═══ SOURCE PASSAGE
HC Deb 27 April 1976 vol 910 cc177-9
9. Mr. Costain

asked the Secretary of State for Social Services if he will pay a visit to Folkestone in order to see hospital facilities there.

Mr. Ennals

I have no plans to do so at present, but will bear the suggestion in mind.

Mr. Costain

Does the Secretary of State recall that in his earlier political life he was Member for my neighbouring constituency and made several comments about the inadequacy of the health service? Is he aware that the proposal to modify the use of the Royal Victoria Hospital is causing a great deal of consternation and that a petition opposing the proposal and signed by 20,000 people was presented last week? Will he give an assurance that he will look personally at the matter before the proposal is implemented?

Mr. Ennals

I have followed the correspondence between the hon. Gentleman and my hon. Friend the Minister of State. The district management team discussion document explains certain proposals for a change in use of the hospital following the proposal for a new hospital at Ashford in 1978. It is intended that the Royal Victoria Hospital should continue to provide a service to the community. No proposal can be implemented without full consultation with the parties concerned, particularly with the community health council.
══════
* [BRIEF 1]
Return the passage of the parliamentary exchange on Folkestone hospitals between "HC Deb 27 April" and "suggestion in mind.", inclusive, copied word for word.
* [BRIEF 2]
Rewrite the paragraph of the parliamentary exchange on Folkestone hospitals that begins "I have followed the correspondence" as a short bulleted list that keeps its main facts.
═══ DATASET EXCERPTS
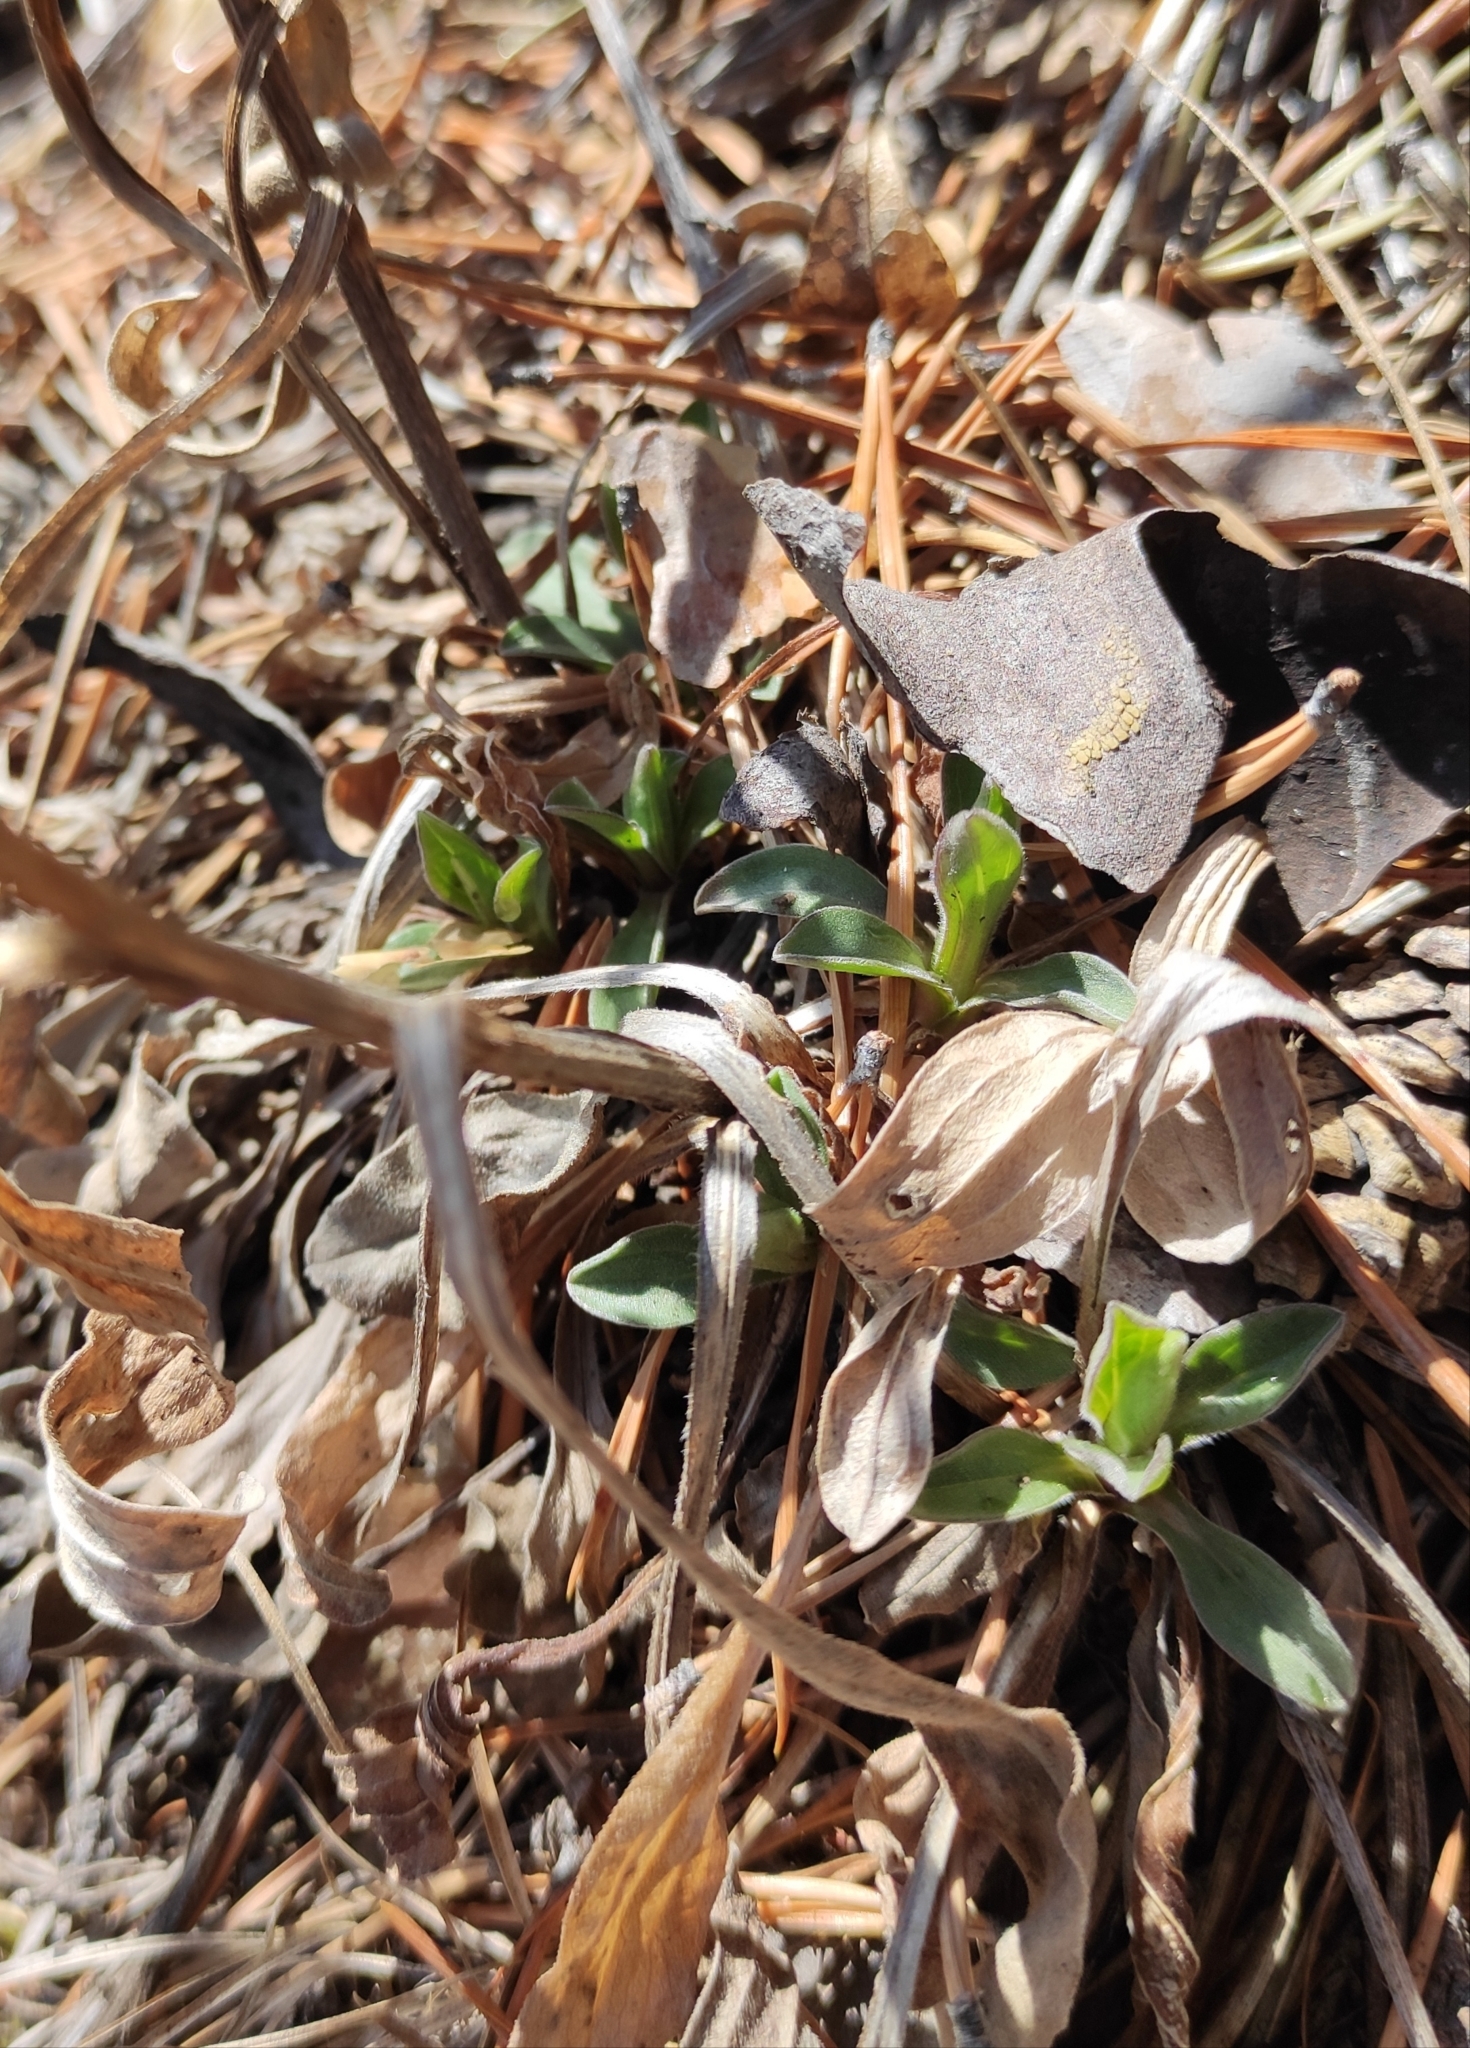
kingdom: Plantae
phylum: Tracheophyta
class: Magnoliopsida
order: Asterales
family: Asteraceae
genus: Aster
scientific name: Aster alpinus
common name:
══════
* [RESULT 1]
HC Deb 27 April 1976 vol 910 cc177-9
9. Mr. Costain

asked the Secretary of State for Social Services if he will pay a visit to Folkestone in order to see hospital facilities there.

Mr. Ennals

I have no plans to do so at present, but will bear the suggestion in mind.

* [RESULT 2]
- The speaker has followed the correspondence between the hon. Gentleman and the Minister of State.
- A district management team discussion document sets out proposals to change the hospital's use, following the proposal for a new hospital at Ashford in 1978.
- The Royal Victoria Hospital is intended to continue serving the community.
- No proposal can be carried out without full consultation with the parties concerned, especially the community health council.